A Companion to Gender History

A Companion to Gender History PDF

Author: Teresa A. Meade

Publisher: John Wiley & Sons

Published: 2008-04-15

Total Pages: 691

ISBN-13: 0470692820

DOWNLOAD EBOOK →

A Companion to Gender History surveys the history of womenaround the world, studies their interaction with men in genderedsocieties, and looks at the role of gender in shaping humanbehavior over thousands of years. An extensive survey of the history of women around the world,their interaction with men, and the role of gender in shaping humanbehavior over thousands of years. Discusses family history, the history of the body andsexuality, and cultural history alongside women’s history andgender history. Considers the importance of class, region, ethnicity, race andreligion to the formation of gendered societies. Contains both thematic essays and chronological-geographicessays. Gives due weight to pre-history and the pre-modern era as wellas to the modern era. Written by scholars from across the English-speaking world andscholars for whom English is not their first language.

A Singular Remedy

A Singular Remedy PDF

Author: Stefanie Gänger

Publisher: Cambridge University Press

Published: 2020-10-15

Total Pages: 255

ISBN-13: 110884216X

DOWNLOAD EBOOK →

Innovative exploration of how medical knowledge was shared between and across diverse societies tied to the Atlantic World around 1800.

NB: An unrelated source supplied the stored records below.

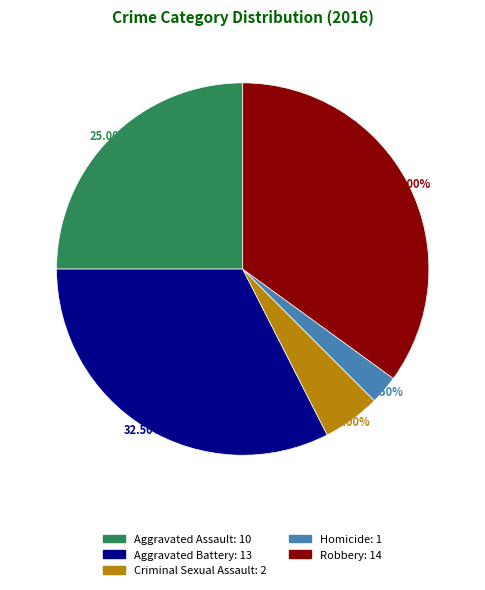

To the nearest percent, what portion does Aggravated Assault represent?

25%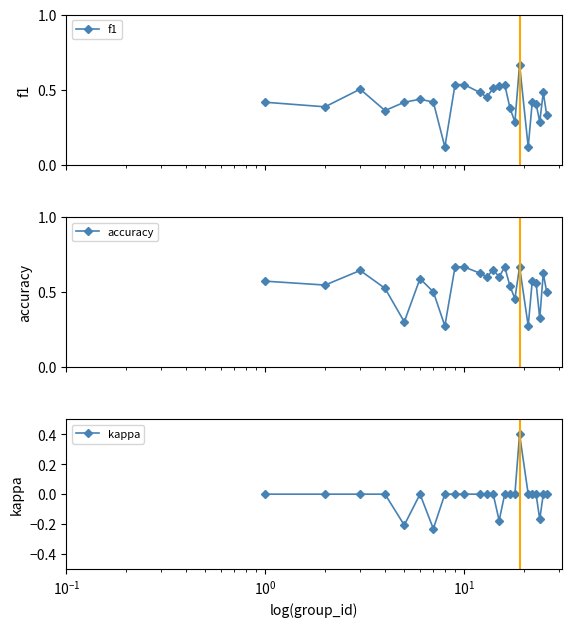

What is the highest value of the kappa series?

0.4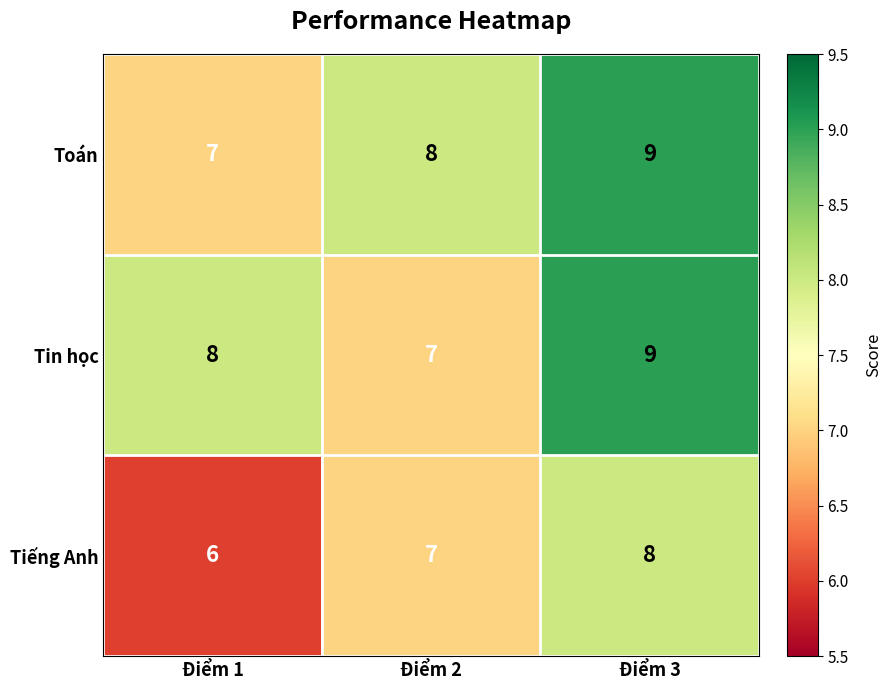

The Tiếng Anh series shows 6 at Điểm 1. True or false?

True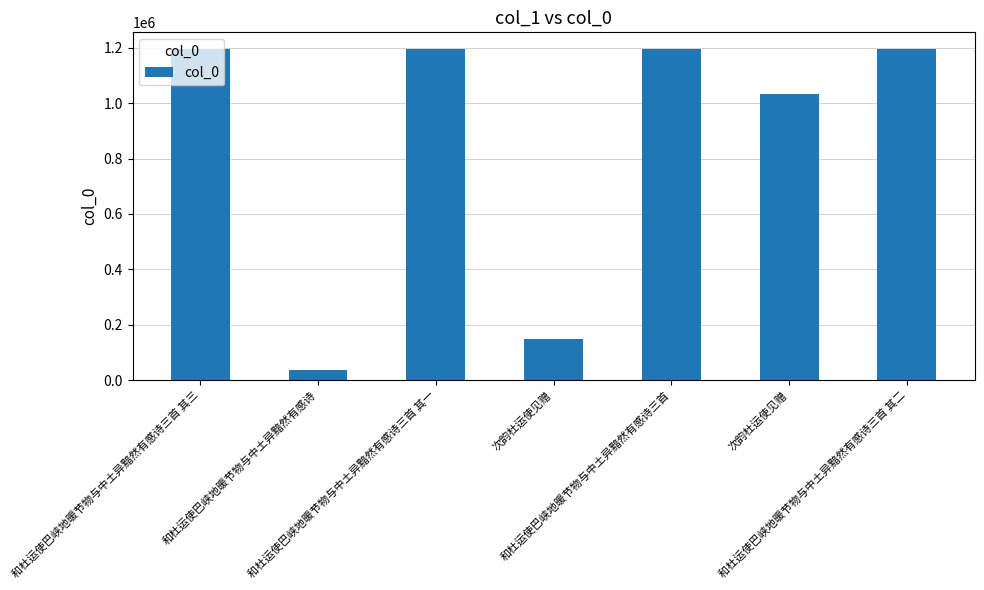

Rank the categories by value from highest to lowest.

和杜运使巴峡地暖节物与中土异黯然有感诗三首, 和杜运使巴峡地暖节物与中土异黯然有感诗三首 其三, 和杜运使巴峡地暖节物与中土异黯然有感诗三首 其二, 和杜运使巴峡地暖节物与中土异黯然有感诗三首 其一, 次韵杜运使见赠, 次韵杜运使见赠, 和杜运使巴峡地暖节物与中土异黯然有感诗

The British Atlantic World, 1500-1800

The British Atlantic World, 1500-1800 PDF

Author: David Armitage

Publisher: Bloomsbury Publishing

Published: 2009-01-15

Total Pages: 416

ISBN-13: 1137013419

DOWNLOAD EBOOK →

This core textbook gathers an international team of historians to present a comprehensive account of the central themes in the histories of Britain, British America, and the British Caribbean seen in Atlantic perspective. This collection of individual essays provides an accessible overview of essential themes, such as the state, empire, migration, the economy, religion, race, class, gender, politics, and slavery. This new and revised edition brings this text up to date with recent work in the field of Atlantic history and extends its scope to cover themes not treated in the first edition, notably the history of science and global history. Placing the British Atlantic world in imperial and global contexts, this book offers an indispensable survey of one of the liveliest fields of current historical enquiry. This text is a primary resource for both undergraduate and postgraduate students of History, particularly those taking modules on Early Modern British History, Colonial American History, Early American History, Caribbean History, Atlantic History and World History. Together, the essays also provide a useful starting point for researchers in British, American, imperial and Atlantic history. New to this Edition: - Updated and expanded to take account of new research - Two new essays treating 'Science' and 'The British Atlantic World in Global Perspective' - Timeline of British Atlantic history - A revised Introduction and updated guides to further reading

The Creation of the British Atlantic World

The Creation of the British Atlantic World PDF

Author: Elizabeth Mancke

Publisher: JHU Press

Published: 2005-05-31

Total Pages: 420

ISBN-13: 9780801880391

DOWNLOAD EBOOK →

Presenting a discussion of the forces that created the first British Empire, this volume explores differing perspectives on the rise of Britain as a world power between the 16th & 19th centuries.